Les conditions de vie des femmes aujourd'hui...

Je vous signale les choses qui prouvent l'existence d'une discrimination systémique :

La parité salariale n'est pas atteinte sur le marché du travail, les femmes sont plus souvent chefs de famille monoparentale que les hommes;

Les mères se retirent du marché du travail pour s'occuper des enfants, la présence de jeunes enfants est associée au taux d'emploi plus élevé des pères et moins élevé des mères;

Les mères monoparentales participent plus faiblement au marché du travail;

Les femmes font moins d'heures que les hommes au travail et ce sont elles qui s'absentent le plus pour les obligations personnelles ou familiales;

Les femmes occupent les emplois les plus précaires;

Les femmes travaillent plus souvent à temps partiel pour concilier vie familiale et vie professionnelle;

Les emplois des femmes sont peu diversifiés et sont souvent liés à des fonctions d'aide, les revenus moyens des femmes sont inférieurs à ceux des hommes;

Les femmes contribuent le plus au revenu du couple, les femmes sont plus nombreuses à gagner le salaire minimum;

Les femmes sont plus dépendantes des transferts gouvernementaux que les hommes;

Les revenus des femmes monoparentales chefs de famille sont inférieurs à ceux des hommes dans les mêmes circonstances;

Les hommes consacrent encore la majorité de leur temps productif aux activités professionnelles alors que les femmes consacrent ce temps en plus grand nombre aux activités domestiques;

Les mères consacrent plus de temps aux soins des enfants que les pères;

Les femmes accordent plus de temps au soin ou à l'aide des personnes âgées que les hommes;

Les femmes fournissent 80 % des soins à domicile aux personnes âgées;

Les femmes sont plus souvent que les hommes victimes de violence conjugale et d'infractions sexuelles déclarées;

Les inégalités entre les hommes et les femmes persistent dans les postes décisionnels, les conseils d'administration, les conseils de ville et les parlements. (http://www.scf.gouv.qc.ca/fileadmin/publications/FaitsSaillants_octobre2010.pdf)

Vous êtes convaincus.
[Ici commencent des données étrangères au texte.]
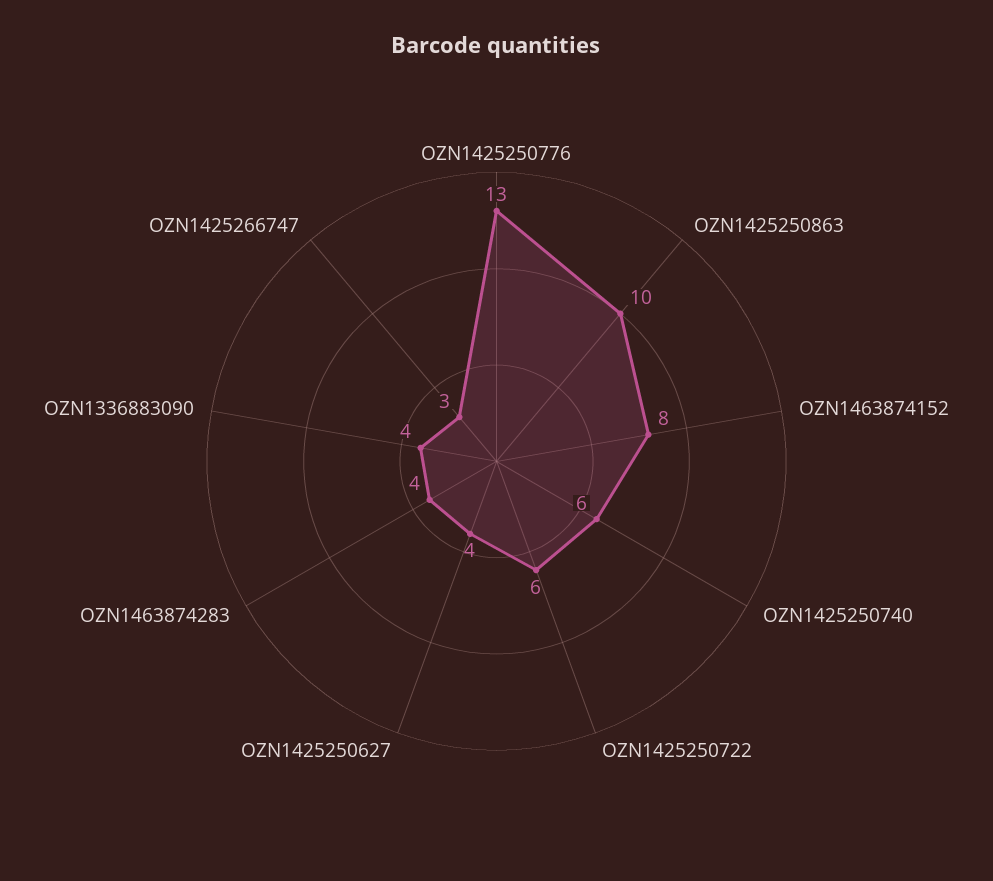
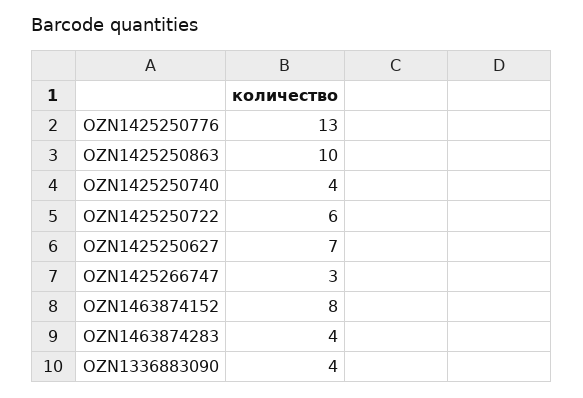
OZN1425250740: 6 -> 4
OZN1425250627: 4 -> 7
Croyez-vous encore qu'au Québec nous sommes le paradis de l'égalité entre les femmes et les hommes comme le prétendent certains. N'avez-vous pas envie de devenir féministe? Chose certaine, vous conviendrez avec moi que beaucoup de chemin reste à faire pour en finir avec le Rose et le Bleu dans notre société...

Lectures recommandées :
Scarlett Beauvalet-Boutouyrie et Emmanuelle Berthiaud, Le Rose et le Bleu. La fabrique du féminin et du masculin. Cinq siècles d'histoire, Paris, Belin, 2016, 378p.
Denyse Baillargeon, « Réflexions féministes autour du conservatisme au Québec » dans Francis Dupuis-Dery et Marc-André Éthier, La guerre culturelle des conservateurs québécois, Gatineau, M éditeur, 2016, p. 75-99.
Micheline Dumont, « Le foulard et l'égalité » dans Le Devoir, 22 février 2010.
Gouvernement du Québec, Secrétariat à la condition féminine du ministère de la Culture, des Communications et de la Condition féminine, « L'égalité entre les femmes et les hommes au Québec. Faits saillants » Québec, gouvernement du Québec, 2010, 48 p.